Richard Deeming 5-May-22 4:19am

Define "not working". If you use your browser's developer console, do you see the AJAX request? If so, what is the exact content of the response?

FRS4002 5-May-22 4:41am

In short, the aim of this code is to check if the item number and title is available in the database, if item number is available in the database change the input color into red and show a red exclamation mark else make input green and show a green check mark, same thing to title. So, these colors are not working... Also, where and how to see exactly ajax request in developer console?
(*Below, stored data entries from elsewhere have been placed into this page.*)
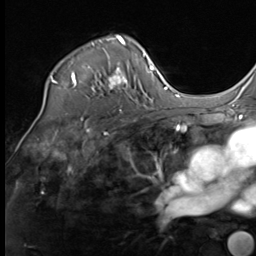
Breast MRI (dynamic contrast-enhanced), one axial slice. Position 48 of 64 along the scan axis. Cropped to one breast. Dynamic contrast-enhanced series, time point 2 of 9 at this slice position (early post-contrast). 3 T. TE 1.5 ms, TR 4.8 ms. 256 × 256 image matrix, field of view 212 × 212 mm. Female patient.
Annotated regions visible in this slice (semi-automatically segmented with operator editing):
- enhancing-tissue mask used for the functional tumour volume (all voxels passing the contrast-enhancement thresholds inside the analysis volume; usually the tumour): bounding box [x1, y1, x2, y2] px = [44, 35, 128, 98]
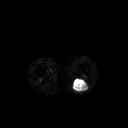
FDG PET of an extremity soft-tissue mass (from a PET/CT study), one axial slice; slice 192 of 267 in the series (ordered by position); 3.27 mm slice thickness; 128 × 128 image matrix, field of view 500 × 500 mm. Patient: male, 54 years. Case-level facts recorded for this patient, not image findings: histological type: synovial sarcoma; site of the primary tumour: left poplietal fossa.
Annotated regions visible in this slice (expert contour drawn on MRI and transferred to this co-registered scan by the dataset authors):
- gross tumour volume (mass): bounding box [x1, y1, x2, y2] px = [72, 79, 90, 93]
Richard Deeming 5-May-22 4:47am

For Chrome / Edge:
Inspect network activity - Chrome Developers[^]

For Firefox:
Network Monitor — Firefox Source Docs documentation[^]
Depending on your settings, AJAX requests may also be visible in the Browser Console[^]

FRS4002 5-May-22 4:58am

Ok, there is no ajax request. I've tried on a working code and I see the ajax request, but the code that has the issue there is no ajax request

Richard Deeming 5-May-22 5:01am

So either the keyup event isn't firing; or one of the fields is empty, meaning you return from the event handler before getting to the AJAX request.

Set a breakpoint on the first line of the event handler and step through it to see which is the case.

FRS4002 5-May-22 5:03am

Could you explain more? What do you mean by "Set a breakpoint on the first line of the event handler and step through it"? How can I do that?

Richard Deeming 5-May-22 5:05am

Chrome / Edge:
Debug JavaScript - Chrome Developers[^]
Pause your code with breakpoints - Chrome Developers[^]

Firefox:
Set a breakpoint — Firefox Source Docs documentation[^]
Step through code — Firefox Source Docs documentation[^]

FRS4002 5-May-22 5:26am

There are a lot of steps... Which is the easier and better step?

Richard Deeming 5-May-22 5:27am

So you want someone else to debug your code for you?!

Seriously, learn how to debug your own code. It will save you a ton of time in the future, and make you a better developer.

FRS4002 5-May-22 5:37am

There are 7 steps, did I say I need someone else to debug my code ?? I am saying there are 7 steps, which should I choose among them ?? I am just asking which steps to choose. If I need someone to debug my code, I would not open the link at all ...

Richard Deeming 5-May-22 5:43am

If you can't work out how to set a breakpoint in your function using the developer tools, then add a debugger; statement to your function.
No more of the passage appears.